尼崎中央リハビリテーション病院

Cross Talk | 02

看護×リハビリが導く
回復期リハビリテーション

尼崎中央
リハビリテーション病院
リハビリテーション部門 副技師長

加藤 久貴

親が看護師で、自分も「病院で働くのだろうな」と思っており、野球をずっとやっていたので、スポーツに関わるようなことで病院と言えば、「理学療法士」というのが、目指したきっかけです。社会人のスタートは尼崎中央病院であり、ちょうど回復期が立ち上がったタイミングになります。
当初から急性期・回復期・療養と携わっていたので、どのように過ごしていたか思い出せないぐらい必死だったと思います。その後に介護老人保健施設、訪問リハを担当し、生活期のリハビリを経験し、病院とのギャップを感じて、自分の中の視点が少し変わったと思います。

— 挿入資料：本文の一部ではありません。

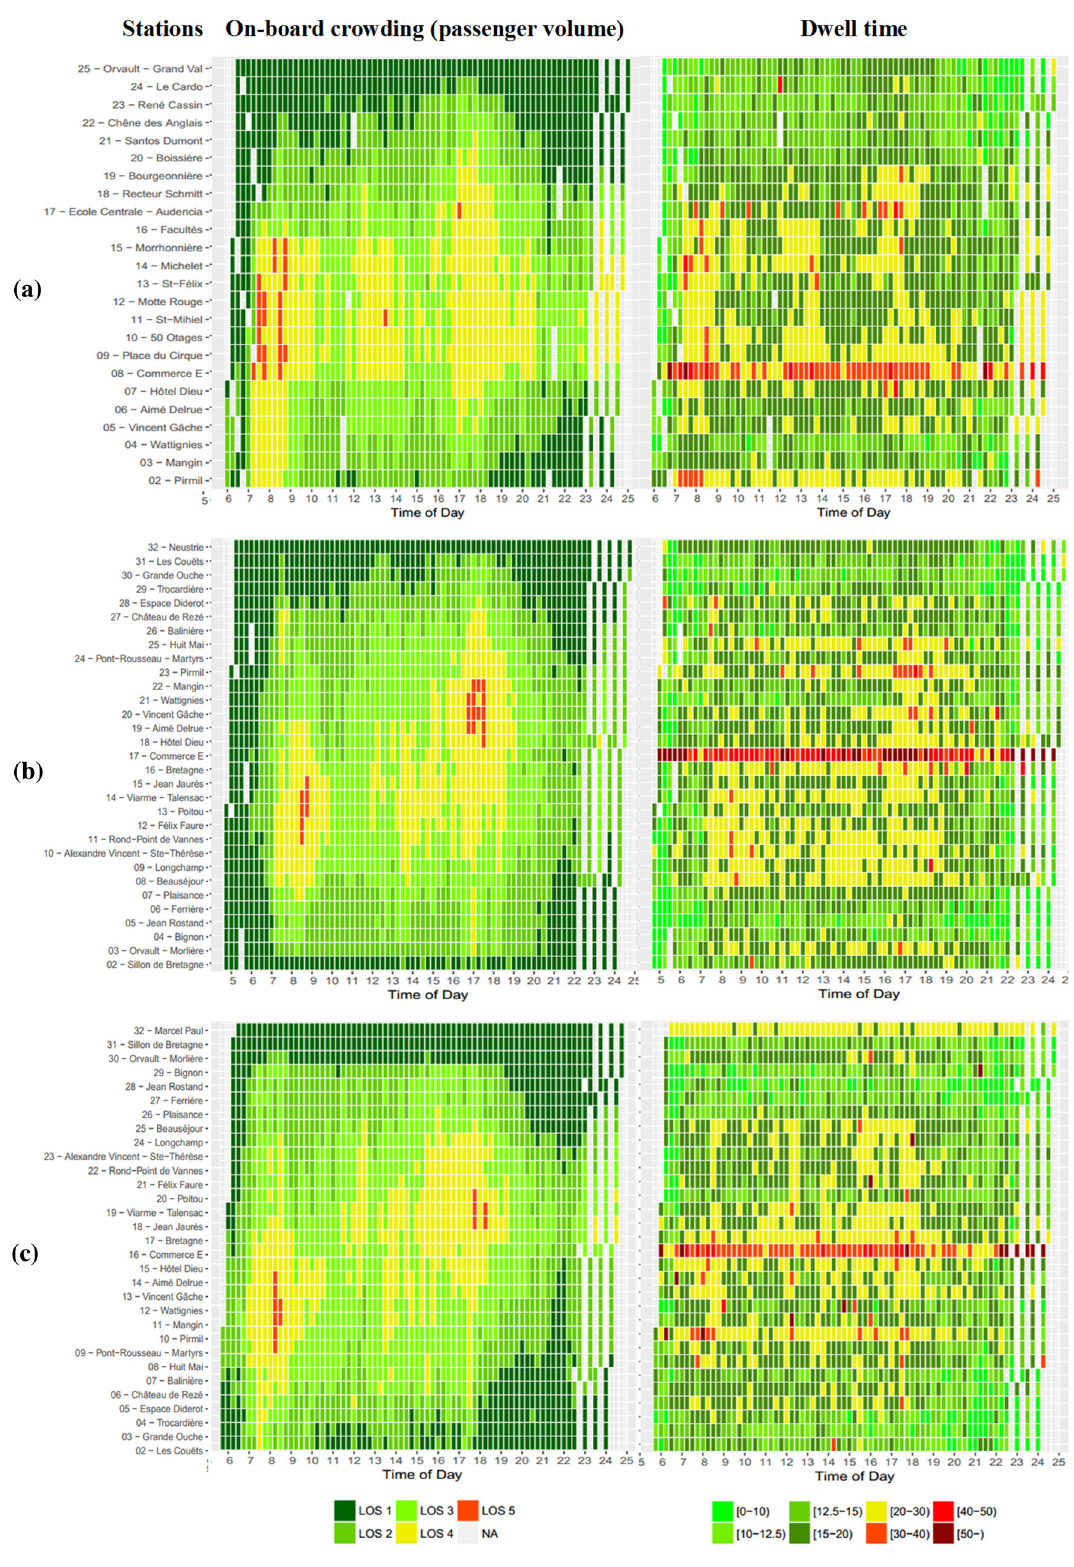
Fig. 3 Dwell time heat maps for each line and direction: a Line 2 northbound. b Line 3 southbound. c Line 3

そういった経験から「回復期で終わるのではなく、その後の生活を含めてデザインできれば」という思いを持つようになり、その思いは年々強くなっています。

尼崎中央
リハビリテーション病院
看護部 主任

飯尾 智子

看護師のスタートは、3次救急のある病院の救急科です。消化器内科も経験して、5年ぐらいして、少しゆっくり働きたいことと、幅広く医療を経験したくて、尼崎中央病院に入って療養病棟にいきました。
本当に時間の感覚も違うし、患者の容体・ケアも違うし、最初は驚きでした。
2年前から人生初の回復期病棟に移動しました。
急性期とも違う、療養ともまた違う、回復期の看護・リハビリなどのことを勉強しながらバタバタと過ごしおります。

看護×リハビリが担う役割

  • 飯尾

    実は、回復期に入院してくる時の患者様の心の状態は、希望を持っているというよりも絶望感を持っている方が多いです。

  • 加藤

    そういった状態にある患者様にいくらリハビリ提供しようと思っても拒否感が強くなかなか進みません。だからこそ最初に今の状態になっているメンタル面も含めて原因をアセスメントすることが大事ですが、リハビリで関わっている時間だけではなかなか難しいです。

  • 飯尾

    そこの部分は看護師の大きな役割ですね。患者様に寄り添い、一人一人にどのようなことが起こっているのかを丁寧にアセスメントしていくことが大事です。その中で、絶望感や苦しさを溜めておられる方が多いので、それが私たちの方に向くこともあります。そういったことも含めてアセスメントと対応を行なっていくことが大切であり、より良い方向に進む原動力になるのだと思います。

  • 加藤

    病棟とリハビリがしっかりと連携しながら、良い方向に導くことが大事です。その中で、モチベーションをいかに高め、どう担保していくのかが重要で、それはセラピストの役目でもあるし、看護師の役目でもあります。
    そこは患者様と話しながら、「患者様がこんなこと言っており、こんなことを気にしているので声掛けお願いします。」と言ったようなやり取りをよくします。

  • 飯尾

    そこで情報をもらい、声掛けを行うことで、良い循環が生まれる原動力になります。そしてそれをしっかりとフィードバックをする。ということを双方向で行うことで、モチベーションを維持しやすいようにしています。

  • 加藤

    リハビリも大事ですが、それ以上に患者様を「のせる」ということが非常に重要だと思っております。そうすると自ずとリハビリにも前向きになってくれます。そのポイントは「ちょっとした変化を見逃さず褒める」ことだと思います。

  • 飯尾

    病棟内・リハビリ中でのちょっとして変化をしっかりと共有し合うことで、病棟内でもリハビリ中でもしっかりと「変化に気づき、褒める。」を実践でき、患者様からすると同じことを複数回褒められるということになります。このことがモチベーションを上げ、更なる機能などの回復にも繋がります。

  • 加藤

    「アセスメント」「対応」「気づき」を常に共有し、フィードバックすることが非常に重要です。さらにそこに「各々の専門性を持った視点から見る」ということが必要なのだと思います。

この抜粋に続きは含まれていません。